Il grande sogno, di Sam Shepard (traduzione di Andrea Buzzi), è la celebrazione dei grandi spazi americani, di una waste land allucinata, della ricerca, ormai vana, di una frontiera che è luogo della mente e non del corpo. Si tratta di un libro bellissimo, ritmato come un copione cinematografico, dove le contraddizioni degli Stati Uniti vengono svelate attraverso dialoghi interrotti, scene di quotidiano disagio familiare, in fattorie abbandonate, sotto cieli infiniti che lasciano giusto il tempo di sognare qualche secondo prima che la tragedia del vivere si riappropri della mente di chi sta osservando. “Sopra le ali di pollo fumanti c’è appeso un cartoncino scritto a mano che dice: la vita è quello che ti succede mentre pensi ad altro. Il cartello pieno di schizzi gira lentamente sotto i raggi arancioni delle lampade infrarossi. Una musica apocalittica in sottofondo mugola dagli altoparlanti nascosti”.
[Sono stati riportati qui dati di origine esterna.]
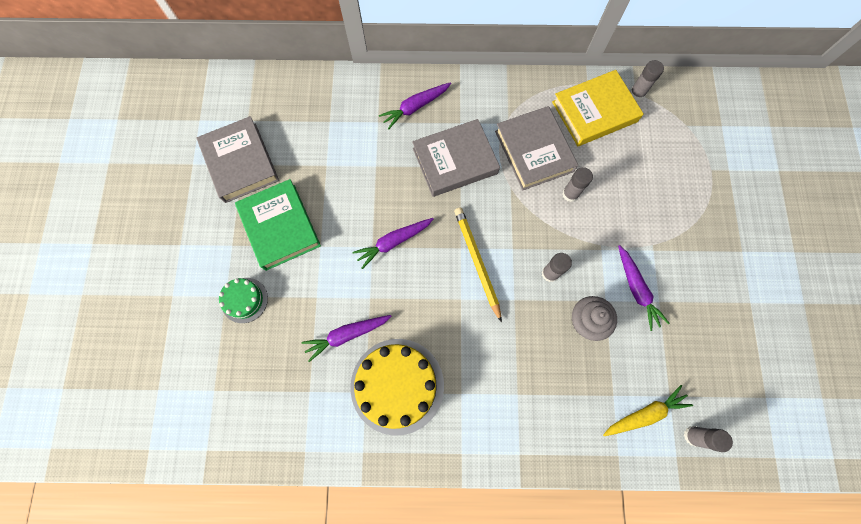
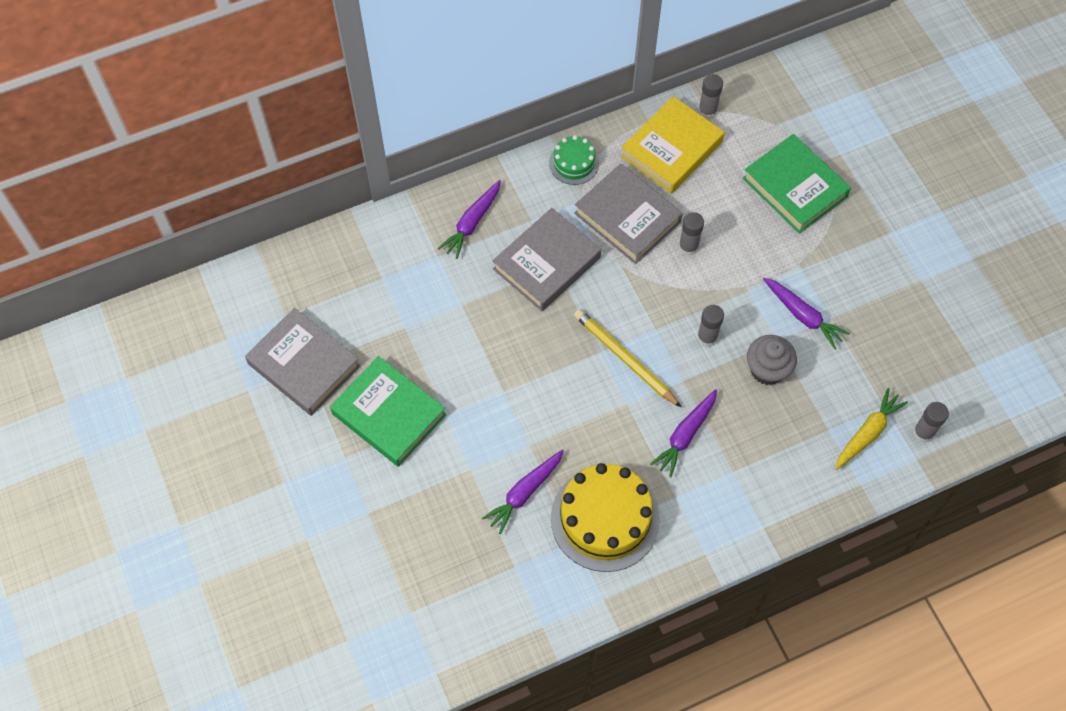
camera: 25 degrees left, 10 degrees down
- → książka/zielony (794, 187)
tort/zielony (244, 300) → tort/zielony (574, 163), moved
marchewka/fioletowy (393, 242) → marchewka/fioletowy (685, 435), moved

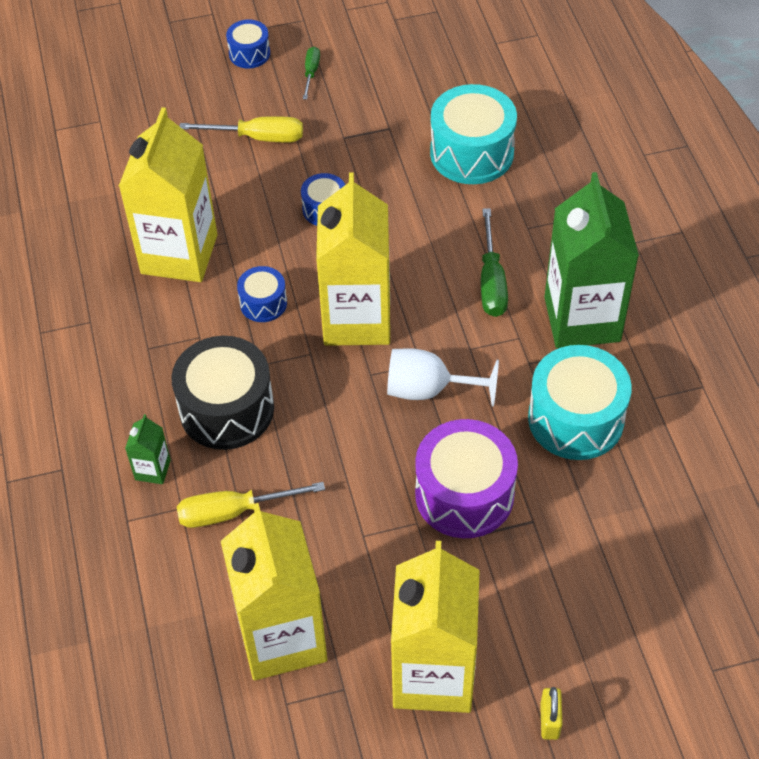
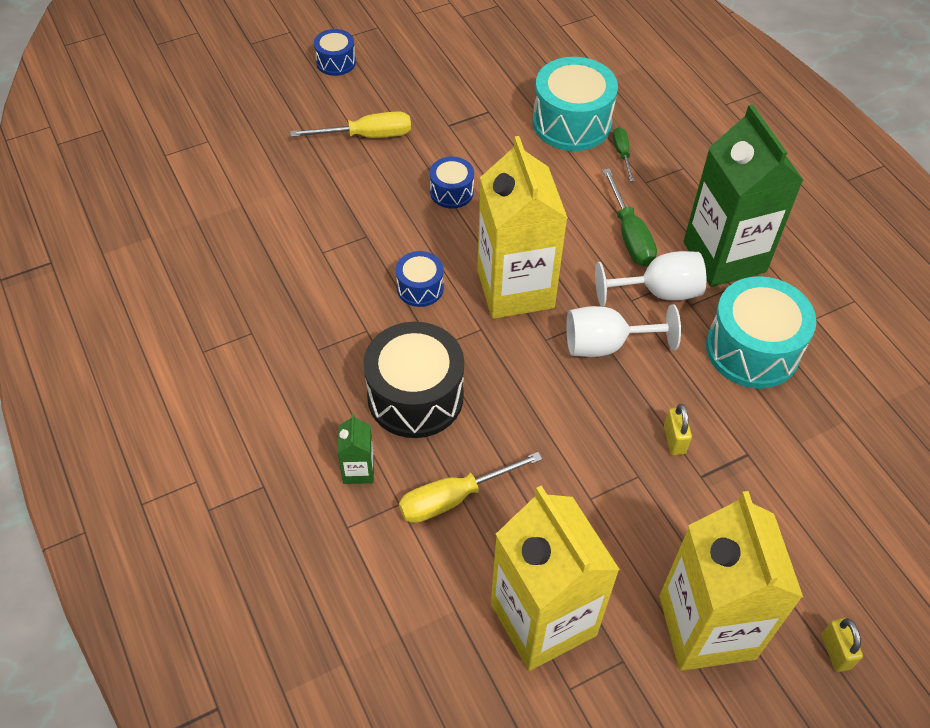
camera: 15 degrees left, 0 degrees up
karton mleka/żółty (179, 254) → -
- → kielich/biały (658, 292)
śrubokręt/zielony (311, 73) → śrubokręt/zielony (622, 154), moved
bęben/fioletowy (464, 494) → kłódka/żółty (674, 440)

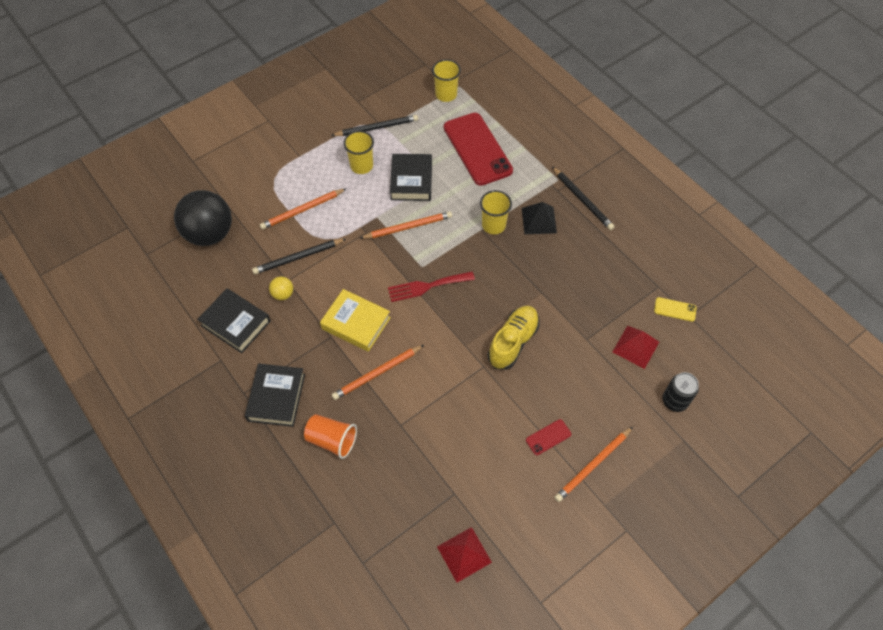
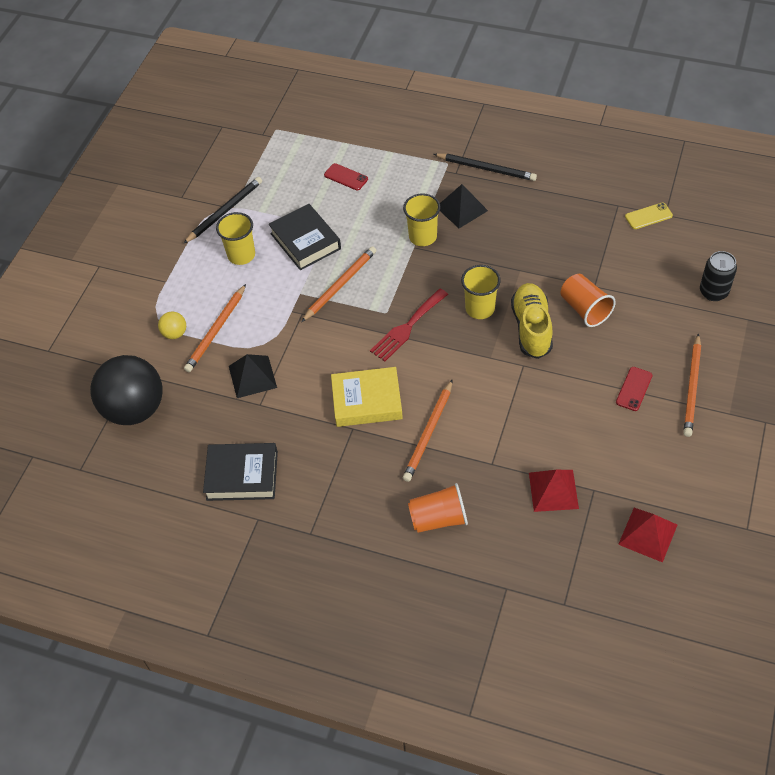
camera: 30 degrees left, 5 degrees down
książka/czarny (276, 397) → -
- → szklanka/pomarańczowy (584, 309)
piłka/żółty (283, 294) → piłka/żółty (175, 333), moved
szklanka/żółty (446, 94) → szklanka/żółty (480, 308), moved
piramida/czerwony (635, 346) → piramida/czerwony (553, 490), moved
ołówek/czarny (298, 257) → piramida/czarny (252, 376)
telefon/czerwony (477, 149) → telefon/czerwony (346, 177), x0.41

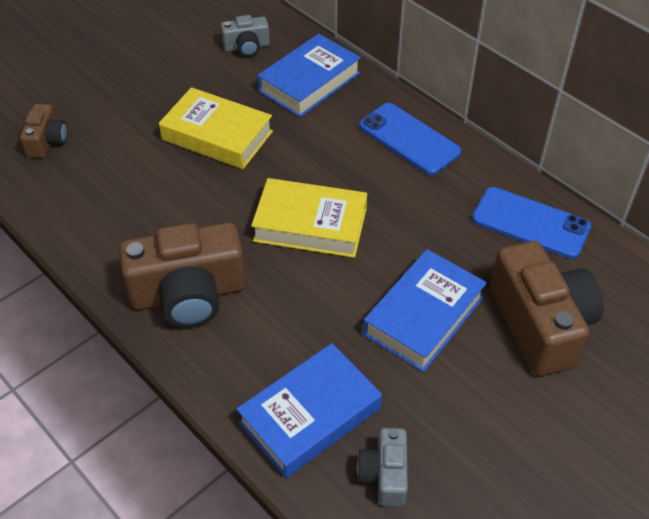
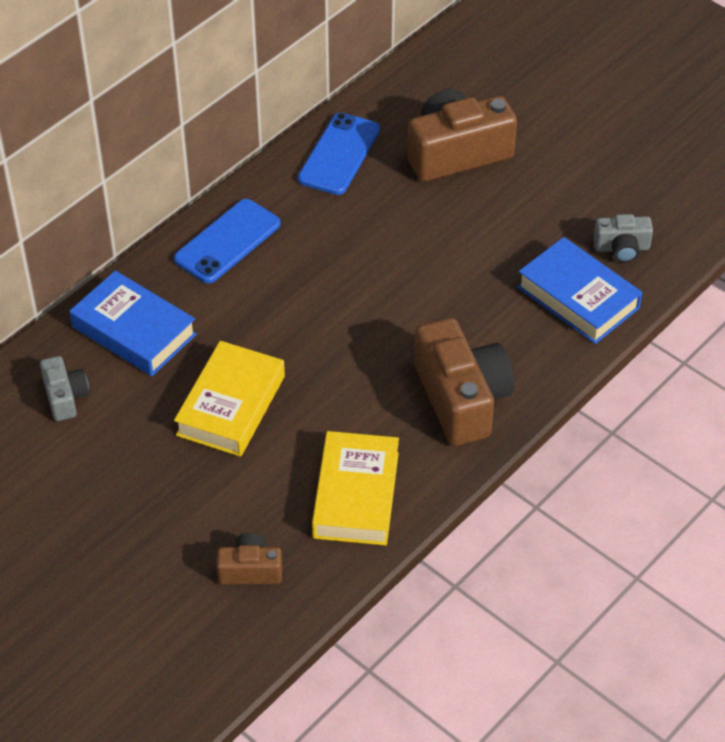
camera: 95 degrees left, 0 degrees up
książka/niebieski (424, 316) → -
książka/żółty (310, 225) → książka/żółty (356, 495), moved

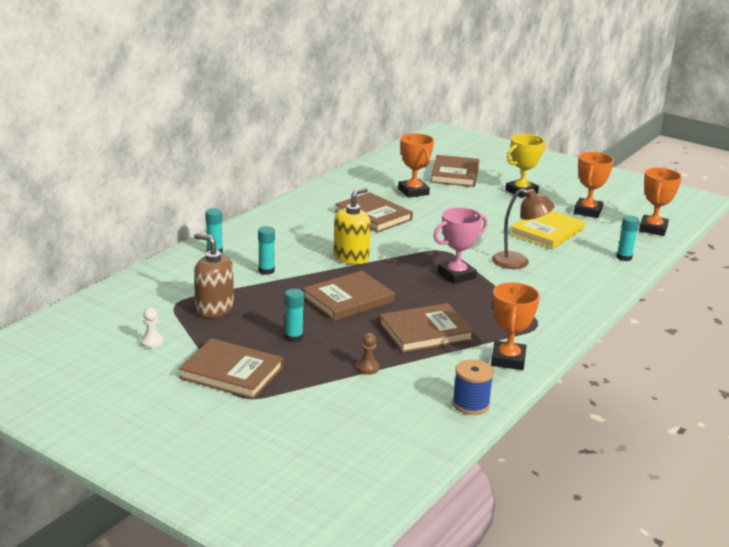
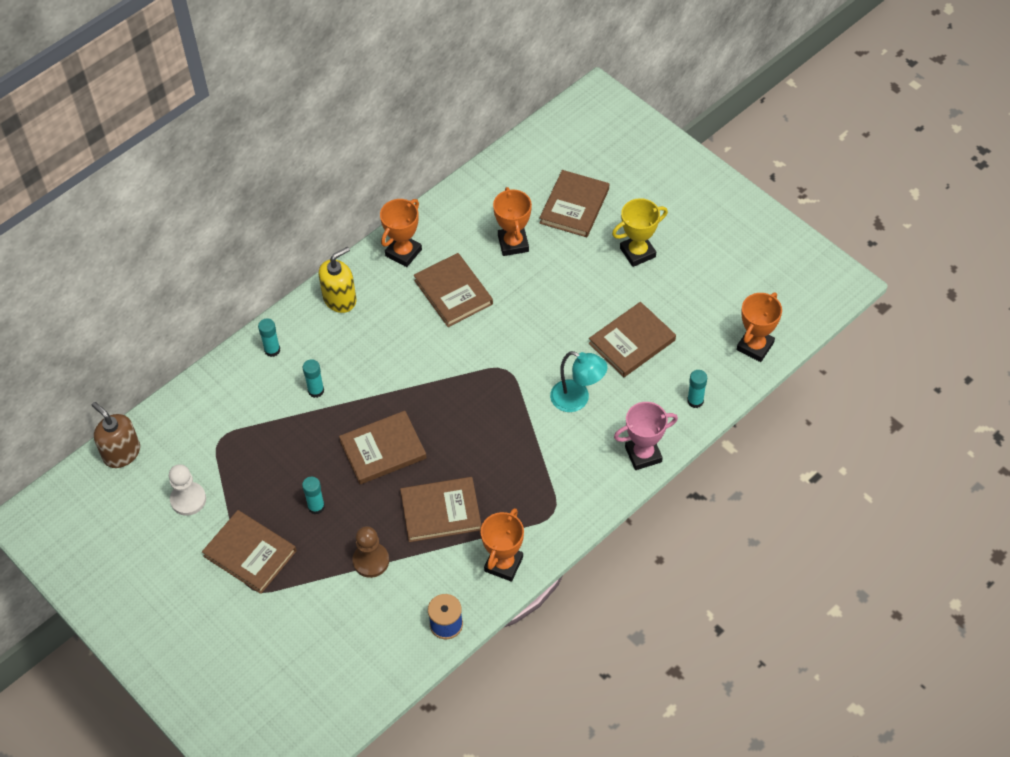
camera: 15 degrees right, 30 degrees up
dozownik mydła/brązowy (214, 309) → dozownik mydła/brązowy (121, 453), moved
dozownik mydła/żółty (351, 257) → dozownik mydła/żółty (340, 299), moved
puchar/różowy (456, 275) → puchar/różowy (643, 454), moved
puchar/pomarańczowy (587, 211) → puchar/pomarańczowy (403, 252), moved
lampka/brązowy (518, 262) → lampka/turkusowy (577, 399)
książka/żółty (546, 232) → książka/brązowy (632, 342)
pionek/biały (151, 342) → pionek/biały (188, 499), x1.72
pionek/brązowy (367, 368) → pionek/brązowy (371, 561), x1.72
Il modo di dire addio. Conversazioni sulla musica, l’amore, la vita, di Leonard Cohen (traduzione di Camilla Pieretti, a cura di Jeff Burger; con una lettera di Francesco Bianconi; introduzione di Suzanne Vega), è una sorta di gigantesca confessione fatta dal cantautore, poeta e scrittore canadese attraverso decine di interviste rilasciate nell’arco di tutta la sua lunghissima carriera. Ne nasce un ritratto affascinante, un personalissimo e colto mondo interiore. Dalle sue prime raccolte di liriche alla breve parentesi alla Columbia University, dai viaggi in Europa, fino all’isola greca di Hydra, dove scrive due romanzi, alle esperienze musicali nel pieno folk revival del Greenwich Village, dai rapporti con Judy Collins, John Hammond, Joan Baez, alla struggente Chelsea Hotel No 2 dedicata al suo fugace rapporto con Janis Joplin, Leonard Cohen racconta il suo universo malinconico, le intuizioni che lo hanno portato a scrivere testi di canzoni e libri a testimonianza della solitudine, dell’emarginazione e degli amori perduti. Un libro soffuso e romantico, come è stato Cohen in vita.